Researchers stated, “Another limitation of the current study was that assessment of ChatGPT’s understanding of the material relied on the formulation of answers to multiple choice and true/false questions in a list format, without explanations. As a result, this limited our ability to better appreciate the knowledge base and clinical reasoning of the platform.”
The researchers specifically instructed the AI models to abstain from explanations.
The researchers stated that, “A second limitation is that ChatGPT was created from data produced before September 2021.”
The researchers state that “ChatGPT is constantly updated by OpenAI.”
The researchers state, “While these tools can offer valuable insight or information, they lack nuanced understanding, clinical experience, and ethical considerations essential in clinical decision-making. Reliance on AI-generated content carries risk of misinterpretation of information, incorrect diagnoses, and inappropriate treatment planning. As such, it is critically important for students to assess AI-generated information, cross-reference it with reputable sources, consult experienced professionals, and integrate their own expertise prior to making medical decisions.”
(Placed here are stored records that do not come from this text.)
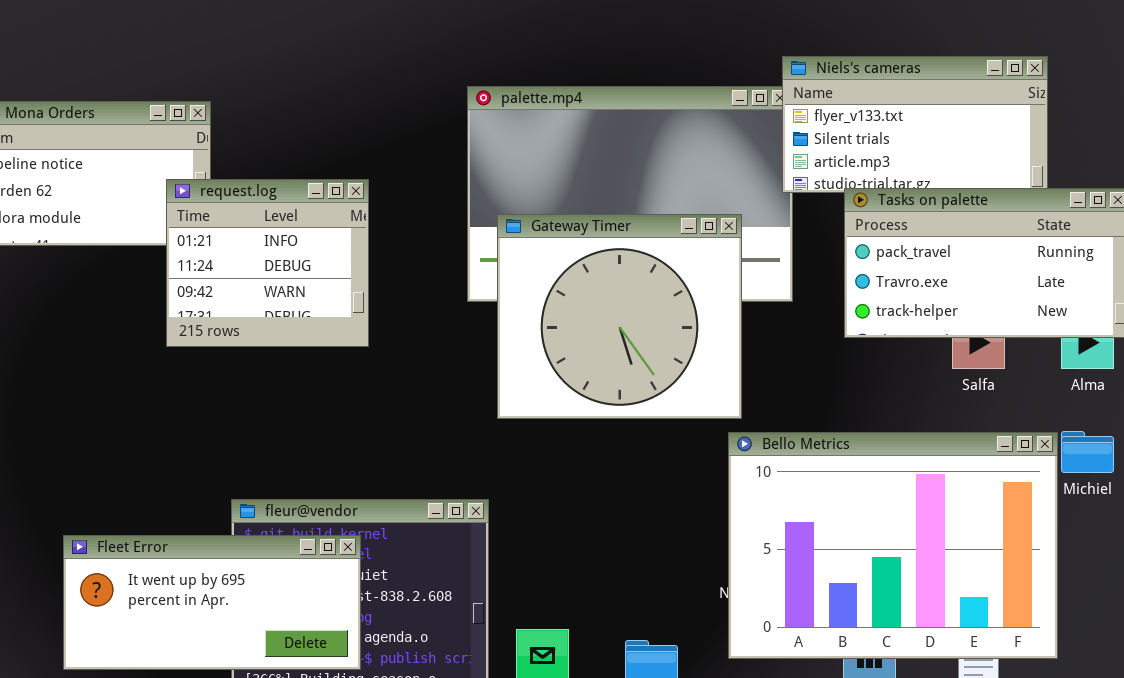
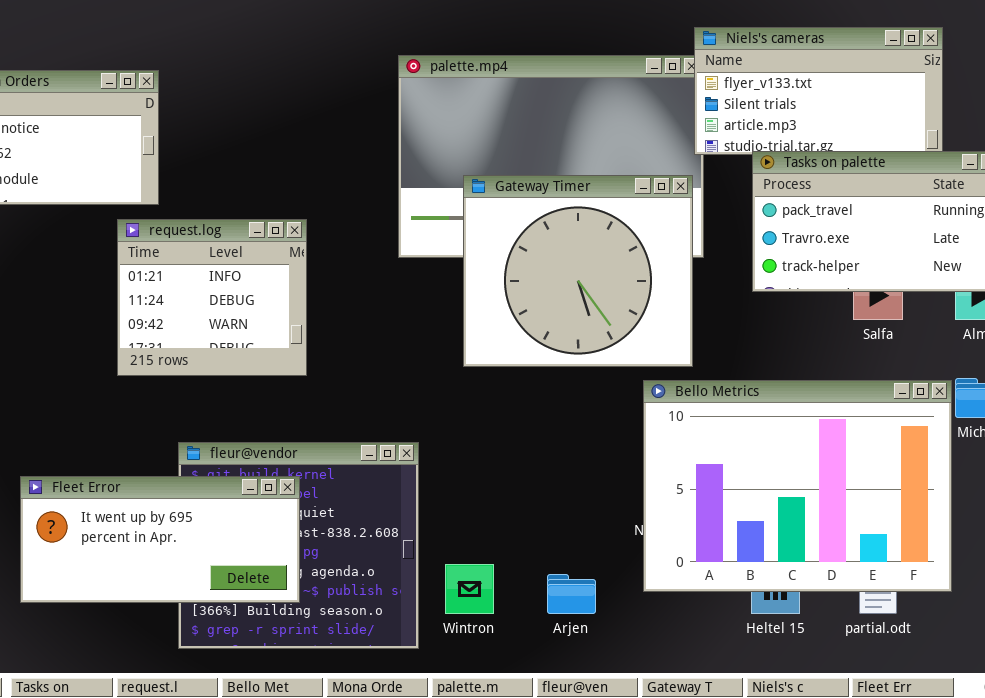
request.log: [166,179,369,347] -> [117,219,307,376], moved
Gateway Timer: [497,214,742,419] -> [463,175,693,367], moved

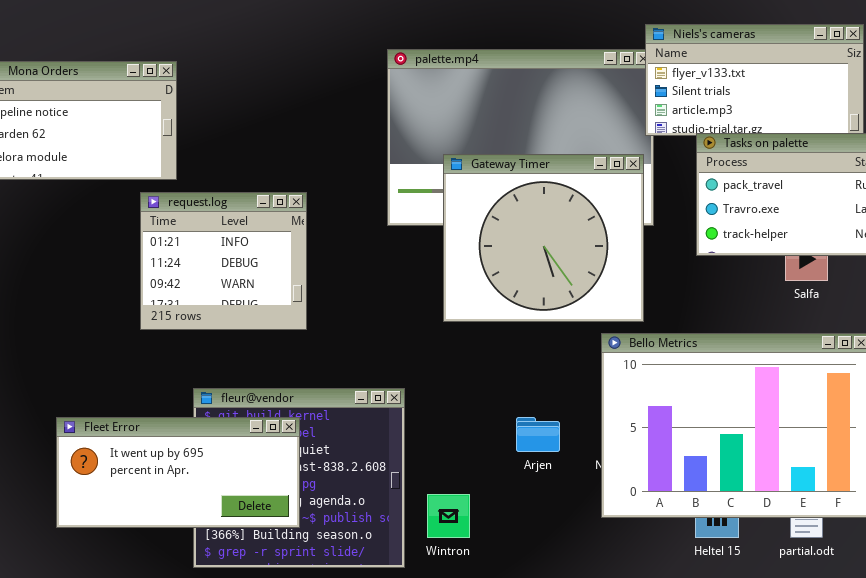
Arjen: [547,574,596,614] -> [516,417,560,452], moved

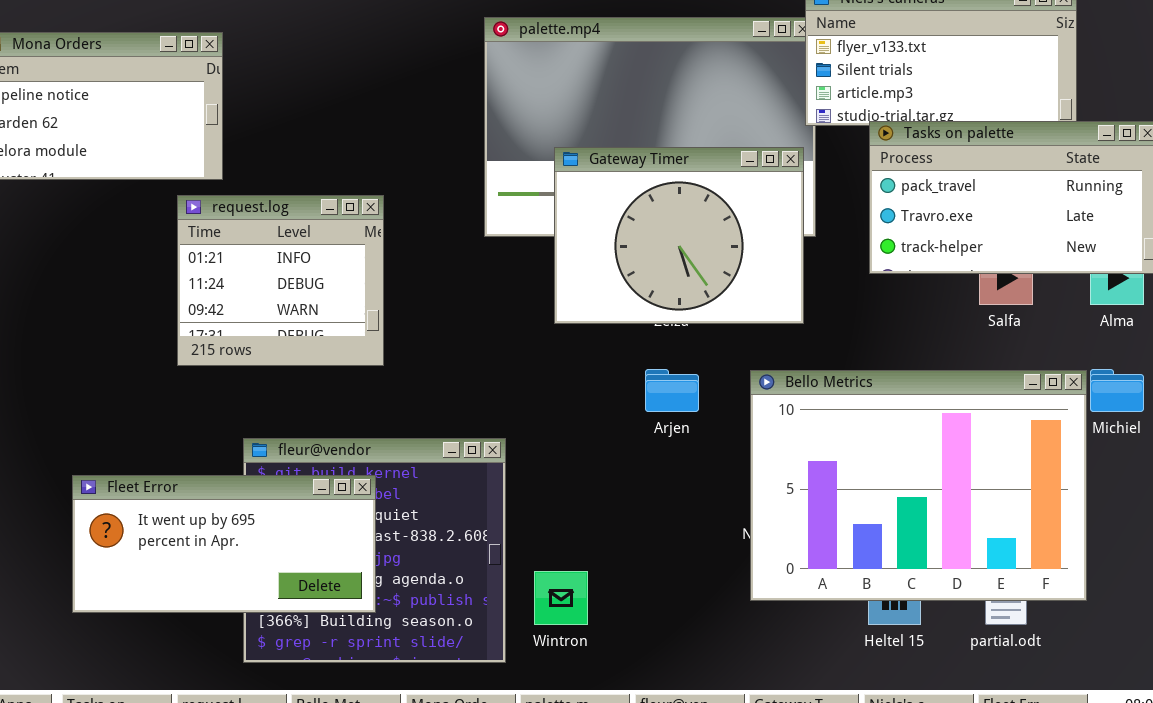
Gateway Timer: [443,154,644,322] -> [554,147,804,324], resized
Arjen: [516,417,560,452] -> [645,369,699,412], moved

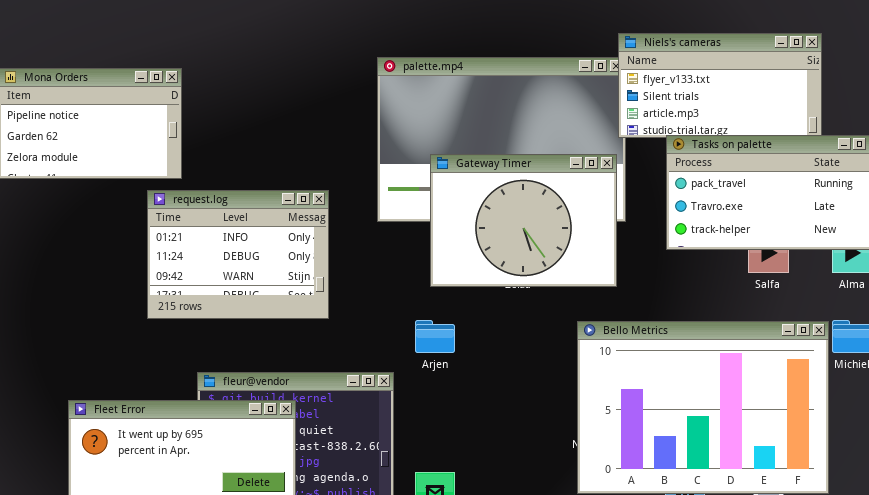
request.log: [177,195,384,366] -> [147,190,329,319], resized
Arjen: [645,369,699,412] -> [415,320,455,353], moved

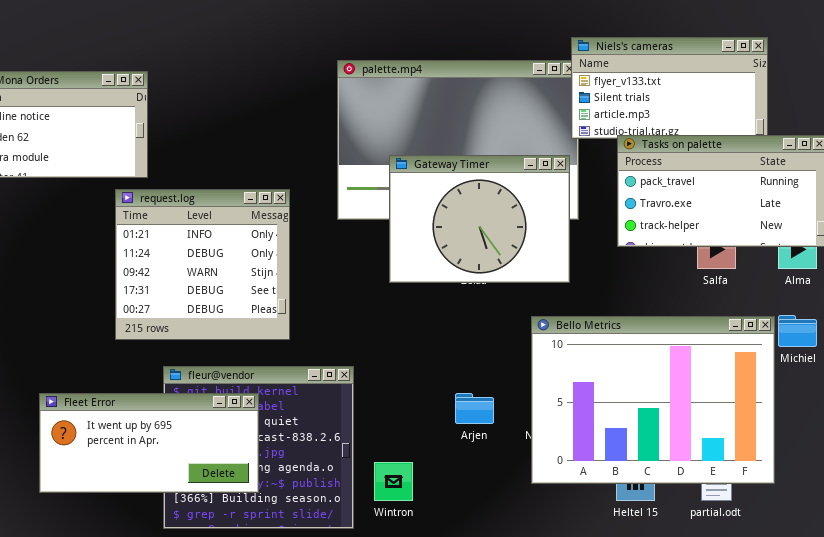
request.log: [147,190,329,319] -> [115,189,290,340], resized
Arjen: [415,320,455,353] -> [455,393,494,424], moved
Answering a question on a test is not a medical decision.
The researchers state, “In the current study, questions that included images were omitted because neither platform has the ability to recognize and interpret images.”
The researchers state, “As has been identified by others, AI occasionally provides spurious results. This poorly understood phenomenon, coined artificial hallucination, occurs when AI provides confident answers that cannot be explained by the training data alone. Irrespective of the overall performance, the consistency of results is also important for educators and students to recognize. A key finding of the current study was that ChatGPT-3.5 was correct on all trials for only 33% of questions and ChatGPT-4.0 was correct on all trials for only 69% of questions. Identifying why ChatGPT makes these mistakes may help guide students in interpretation of spurious results.”
The spurious results can be partly explained by the testing methodology, particularly the multiple-choice questions and the prompting instructions.
LLMs are language-processing tools, not information-processing tools.
The researchers state, “Nonetheless, the findings of the current study provided, to the authors’ knowledge, the first evaluation of the performance of large language models in veterinary education and should caution veterinary students about concluding that AI-generated information is uniformly accurate.”
I would offer the same caution about veterinarians being uniformly accurate.